Задание 1:
Выпишите из записей все строки, где встречается слово «device».

Особую наприязнь он питал к своему однофамильцу Сергею Васильевичу Герасимову, который после Александра Михайловича возглавил Союз художников. И в самом деле, рядовой зритель часто пугал Герасимовых или считал, что есть один знаменитый, под первым номером Герасимов.
С К.Е. Ворошиловым его связывала давняя дружба. В сущности, его монументальные полотна «Первая Конная» и «На страже Родины» (Сталин и Ворошилов в Кремле) были выполнены по заказу Ворошилова, не говоря уже о портретах маршала и его близких. Покровительство Ворошилова давало ему почти неограниченную власть в изобразительном искусстве.
Сложные отношения были у него с представителями «богоизбранного» народа. Евреи считали его откровенным антисемитом, хотя на самом деле он таким не был. Среди его друзей были евреи, он писал их портреты, они охотно позировали ему (И. Грабарь, С. Маршак и др.). Он не терпел М.Шагала и Р.Фалька не потому, что они были евреями, а потому, что были воинствующими апологетами антиреализма в искусстве, да к тому же бездарными. Как каждый патриот, он не терпел сионистов, их засилия в русской культуре и высказывался па этому поводу довольно откровенно, что в то время считалось антисемитизмом, как, впрочем, и сейчас.
Как-то на одном правительственном приеме Герасимов стоял в зале и разговаривал с Ворошиловым. В это время к ним подошел Илья Эренбург и поздоровался сначала с маршалом, а затем протянул руку Герасимову. В ответ Александр Михайлович демонстративно повернулся к Эренбургу задом, и рука Эренбурга повисла в воздухе. Шокированный писатель покраснел и молча отошел в сторону, а Ворошилов закатил нотацию обидчику:
— Что за дурацкая демонстрация? Как ты мог?!
— Клемент Ефремович, да это ж неразоблаченный шипиен, — невозмутимо ответил Герасимов.

Задание 2:
Ответьте на вопросы по отрывку выше, каждый ответ с новой строки и с той же пометкой, что у вопроса.
(а) Кто возглавил Союз художников после Александра Михайловича?
(б) Какие два монументальных полотна были выполнены по заказу Ворошилова?
(в) Кто подошёл к Герасимову и Ворошилову на правительственном приёме?

Сохранённые записи:
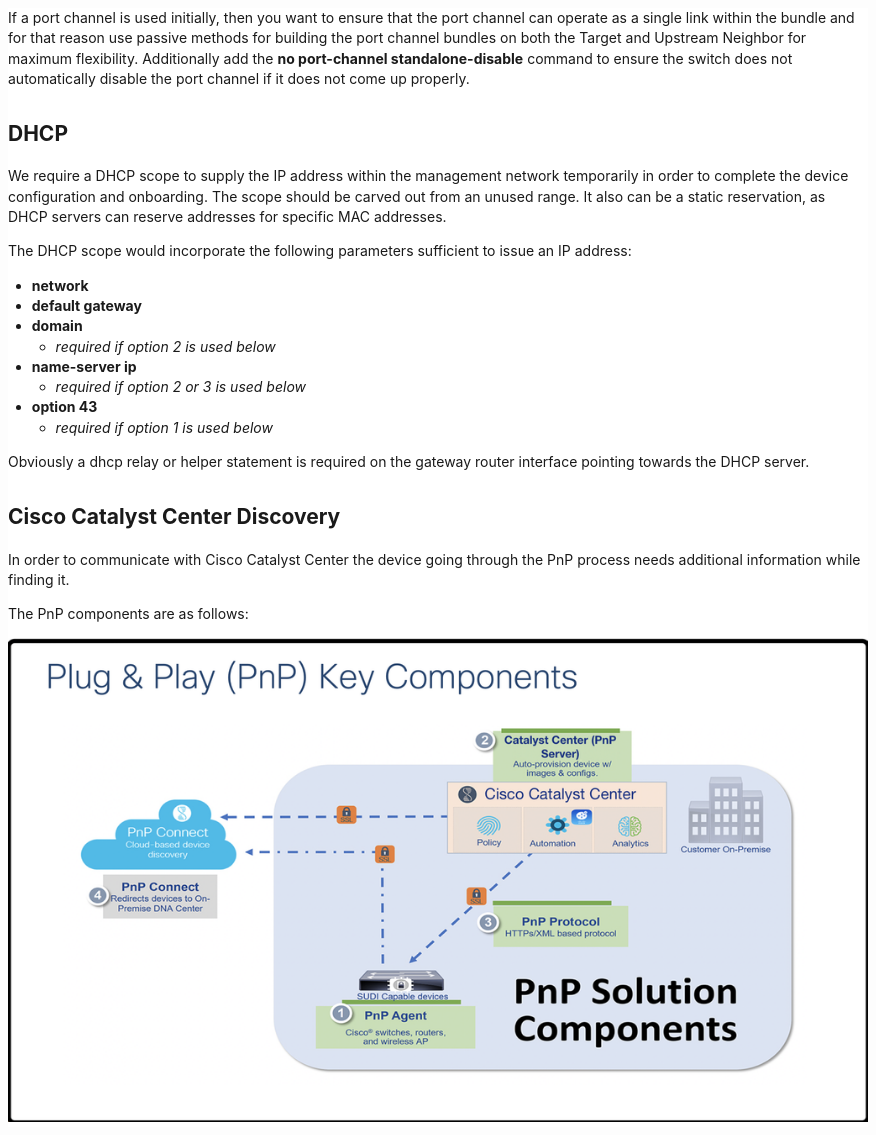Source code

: If a port channel is used initially, then you want to ensure that the port channel can operate as a single link within the bundle and for that reason use passive methods for building the port channel bundles on both the Target and Upstream Neighbor for maximum flexibility. Additionally add the **no port-channel standalone-disable** command to ensure the switch does not automatically disable the port channel if it does not come up properly.

## DHCP

We require a DHCP scope to supply the IP address within the management network temporarily in order to complete the device configuration and onboarding. The scope should be carved out from an unused range. It also can be a static reservation, as DHCP servers can reserve addresses for specific MAC addresses. 

The DHCP scope would incorporate the following parameters sufficient to issue an IP address:

* **network**
* **default gateway**
* **domain**                
  - *required if option 2 is used below*
* **name-server ip**        
  - *required if option 2 or 3 is used below*
* **option 43**             
  - *required if option 1 is used below*

Obviously a dhcp relay or helper statement is required on the gateway router interface pointing towards the DHCP server.

## Cisco Catalyst Center Discovery

In order to communicate with Cisco Catalyst Center the device going through the PnP process needs additional information while finding it. 

The PnP components are as follows:

![json](../ASSETS/pnp-workflows.png?raw=true "Import JSON")
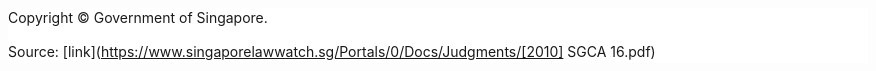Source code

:[^1]: Appellant’s Case (“AC”), para 3
[^2]: Corporate structure of Thio Group reproduced in Appellant’s Core Bundle (“ACB”), Vol IV, p. 476
[^3]: Respondents’ Case (RC), para 14; Various Share Restructuring exercises: AC, paras 67-71
[^4]: ACB, Vol 4, pgs 477 to 493
[^5]: See Clause 10(a) of the Deed of Settlement, referred to in the previous paragraph of the BM.
[^6]: RC, paras 21 to 23
[^7]: RC, paras 24 to 26
[^8]: ACB, Vol 3, pgs 341 to 368
[^9]: AC, para 35
[^10]: ACB, Vol 4, p. 394
[^11]: Respondents’ Core Bundle (“RCB”), p. 94 (lines 15 to 25) & p. 95 (lines 1 to 2)
[^12]: RCB, p. 83 (lines 8 to 24)
[^13]: ACB, Vol 4, p. 418
[^14]: ACB, Vol 3, pgs 205 to 206; Vol 4, p. 395
[^15]: ACB, Vol 4, pgs 390 to 392
[^16]: ACB, Vol 4, pgs 401 to 402
[^17]: Judgment, para 20; RC, paras 41 to 51
[^18]: ACB, Vol 2, Statement of Claim, para 2.2.1(a), (b) and (c)
[^19]: ACB, Vol 3, p. 170, Appellant’s AEIC, para 5.4.6
[^20]: ACB, Vol 2, p. 58, Statement of Claim, para 1.4.2
[^21]: AC, para 61
[^22]: Ac, para 168
[^23]: AC, para 168
[^24]: ACB, Vol 3, p. 212, Appellant’s AEIC, para 7.8.6
[^25]: Judgment, paras 39 to 41
[^26]: Appellant’s Supp Subs, dated 21 Oct 09, p. 2, para 9
[^27]: [53] of Judgment
[^28]: ACB, Vol 3, p. 290
[^29]: AC, para 174
[^30]: AC, para 175
[^31]: RC, para 89
[^32]: ACB, Vol 4, p. 311
[^33]: AC, para 103
[^34]: AC, para 94
[^35]: AC, para 97
[^36]: Para 9.1.5 of Plaintiff’s Opening Statement dated 20/3/2009
[^37]: Respondents’ Submissions In Response to the 3 Questions Posed by the CA (RS3), dated 8 Oct 09, p. 27, para 50(c)
[^38]: Appellant’s Supplementary Submissions (ASS), dated 8 Oct 09, p. 16, para 16(j); p. 20, para 22
[^39]: Appellant’s submissions dated 21 Oct 2009, para 8
[^40]: Appellant’s submissions dated 21 Oct 2009, para 8
[^41]: ACB, vol IV, p. 402
[^42]: ACB, Vol 4, pgs 390 to 392
[^43]: AC, para 144(i)
[^44]: AC, para 149
[^45]: AC, para 146
[^46]: AC, para 155
[^47]: AC, para 157
[^48]: ACB, Vol 2, p. 71
[^49]: ACB, Vol 2, p. 71
[^50]: AC, para 161
[^51]: AC, para 180; See further AC, para 185
[^52]: RCB, p. 5, lines 19-22

Copyright © Government of Singapore.

Source: [link](https://www.singaporelawwatch.sg/Portals/0/Docs/Judgments/[2010] SGCA 16.pdf)
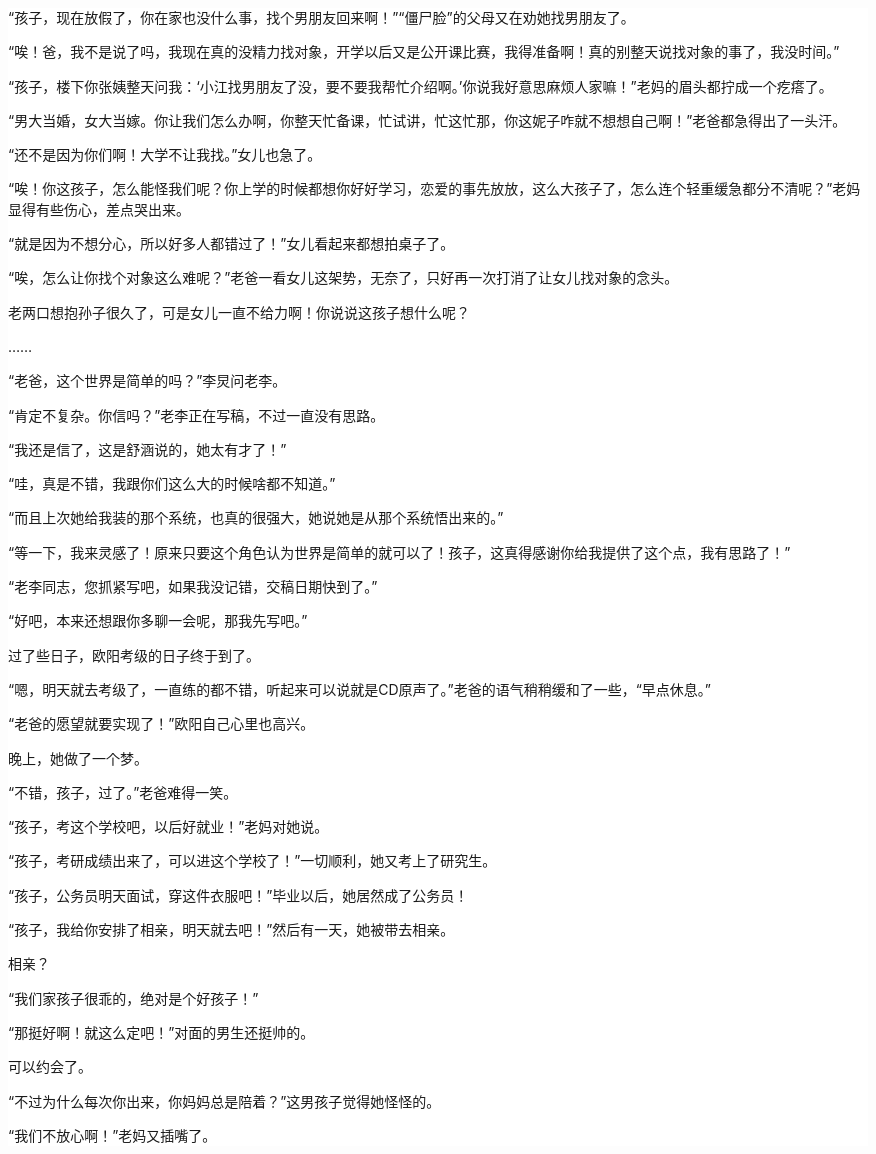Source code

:“孩子，现在放假了，你在家也没什么事，找个男朋友回来啊！”“僵尸脸”的父母又在劝她找男朋友了。

“唉！爸，我不是说了吗，我现在真的没精力找对象，开学以后又是公开课比赛，我得准备啊！真的别整天说找对象的事了，我没时间。”

“孩子，楼下你张姨整天问我：‘小江找男朋友了没，要不要我帮忙介绍啊。’你说我好意思麻烦人家嘛！”老妈的眉头都拧成一个疙瘩了。

“男大当婚，女大当嫁。你让我们怎么办啊，你整天忙备课，忙试讲，忙这忙那，你这妮子咋就不想想自己啊！”老爸都急得出了一头汗。

“还不是因为你们啊！大学不让我找。”女儿也急了。

“唉！你这孩子，怎么能怪我们呢？你上学的时候都想你好好学习，恋爱的事先放放，这么大孩子了，怎么连个轻重缓急都分不清呢？”老妈显得有些伤心，差点哭出来。

“就是因为不想分心，所以好多人都错过了！”女儿看起来都想拍桌子了。

“唉，怎么让你找个对象这么难呢？”老爸一看女儿这架势，无奈了，只好再一次打消了让女儿找对象的念头。

老两口想抱孙子很久了，可是女儿一直不给力啊！你说说这孩子想什么呢？

……

“老爸，这个世界是简单的吗？”李炅问老李。

“肯定不复杂。你信吗？”老李正在写稿，不过一直没有思路。

“我还是信了，这是舒涵说的，她太有才了！”

“哇，真是不错，我跟你们这么大的时候啥都不知道。”

“而且上次她给我装的那个系统，也真的很强大，她说她是从那个系统悟出来的。”

“等一下，我来灵感了！原来只要这个角色认为世界是简单的就可以了！孩子，这真得感谢你给我提供了这个点，我有思路了！”

“老李同志，您抓紧写吧，如果我没记错，交稿日期快到了。”

“好吧，本来还想跟你多聊一会呢，那我先写吧。”

过了些日子，欧阳考级的日子终于到了。

“嗯，明天就去考级了，一直练的都不错，听起来可以说就是CD原声了。”老爸的语气稍稍缓和了一些，“早点休息。”

“老爸的愿望就要实现了！”欧阳自己心里也高兴。

晚上，她做了一个梦。

“不错，孩子，过了。”老爸难得一笑。

“孩子，考这个学校吧，以后好就业！”老妈对她说。

“孩子，考研成绩出来了，可以进这个学校了！”一切顺利，她又考上了研究生。

“孩子，公务员明天面试，穿这件衣服吧！”毕业以后，她居然成了公务员！

“孩子，我给你安排了相亲，明天就去吧！”然后有一天，她被带去相亲。

相亲？

“我们家孩子很乖的，绝对是个好孩子！”

“那挺好啊！就这么定吧！”对面的男生还挺帅的。

可以约会了。

“不过为什么每次你出来，你妈妈总是陪着？”这男孩子觉得她怪怪的。

“我们不放心啊！”老妈又插嘴了。
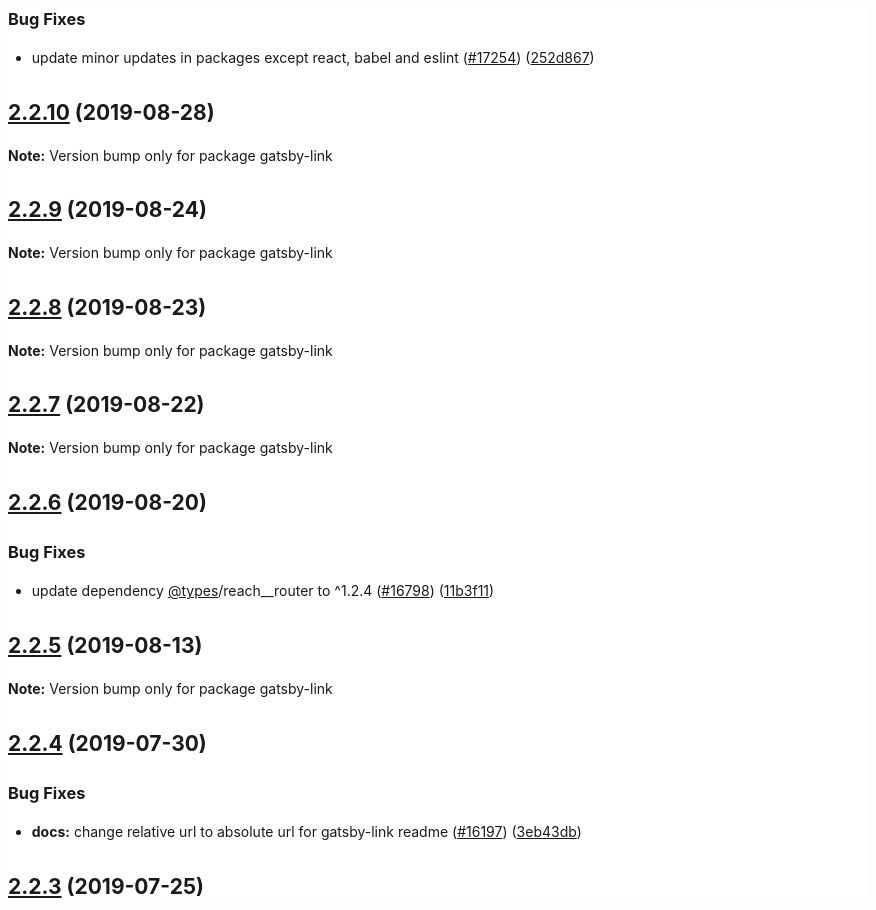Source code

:### Bug Fixes

- update minor updates in packages except react, babel and eslint ([#17254](https://github.com/gatsbyjs/gatsby/issues/17254)) ([252d867](https://github.com/gatsbyjs/gatsby/commit/252d867))

## [2.2.10](https://github.com/gatsbyjs/gatsby/compare/gatsby-link@2.2.9...gatsby-link@2.2.10) (2019-08-28)

**Note:** Version bump only for package gatsby-link

## [2.2.9](https://github.com/gatsbyjs/gatsby/compare/gatsby-link@2.2.8...gatsby-link@2.2.9) (2019-08-24)

**Note:** Version bump only for package gatsby-link

## [2.2.8](https://github.com/gatsbyjs/gatsby/compare/gatsby-link@2.2.7...gatsby-link@2.2.8) (2019-08-23)

**Note:** Version bump only for package gatsby-link

## [2.2.7](https://github.com/gatsbyjs/gatsby/compare/gatsby-link@2.2.6...gatsby-link@2.2.7) (2019-08-22)

**Note:** Version bump only for package gatsby-link

## [2.2.6](https://github.com/gatsbyjs/gatsby/compare/gatsby-link@2.2.5...gatsby-link@2.2.6) (2019-08-20)

### Bug Fixes

- update dependency [@types](https://github.com/types)/reach\_\_router to ^1.2.4 ([#16798](https://github.com/gatsbyjs/gatsby/issues/16798)) ([11b3f11](https://github.com/gatsbyjs/gatsby/commit/11b3f11))

## [2.2.5](https://github.com/gatsbyjs/gatsby/compare/gatsby-link@2.2.4...gatsby-link@2.2.5) (2019-08-13)

**Note:** Version bump only for package gatsby-link

## [2.2.4](https://github.com/gatsbyjs/gatsby/compare/gatsby-link@2.2.3...gatsby-link@2.2.4) (2019-07-30)

### Bug Fixes

- **docs:** change relative url to absolute url for gatsby-link readme ([#16197](https://github.com/gatsbyjs/gatsby/issues/16197)) ([3eb43db](https://github.com/gatsbyjs/gatsby/commit/3eb43db))

## [2.2.3](https://github.com/gatsbyjs/gatsby/compare/gatsby-link@2.2.2...gatsby-link@2.2.3) (2019-07-25)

Ответ 1:
We require a DHCP scope to supply the IP address within the management network temporarily in order to complete the device configuration and onboarding. The scope should be carved out from an unused range. It also can be a static reservation, as DHCP servers can reserve addresses for specific MAC addresses. 
In order to communicate with Cisco Catalyst Center the device going through the PnP process needs additional information while finding it. 

Ответ 2:
(а) Сергей Васильевич Герасимов.
(б) «Первая Конная» и «На страже Родины».
(в) Илья Эренбург.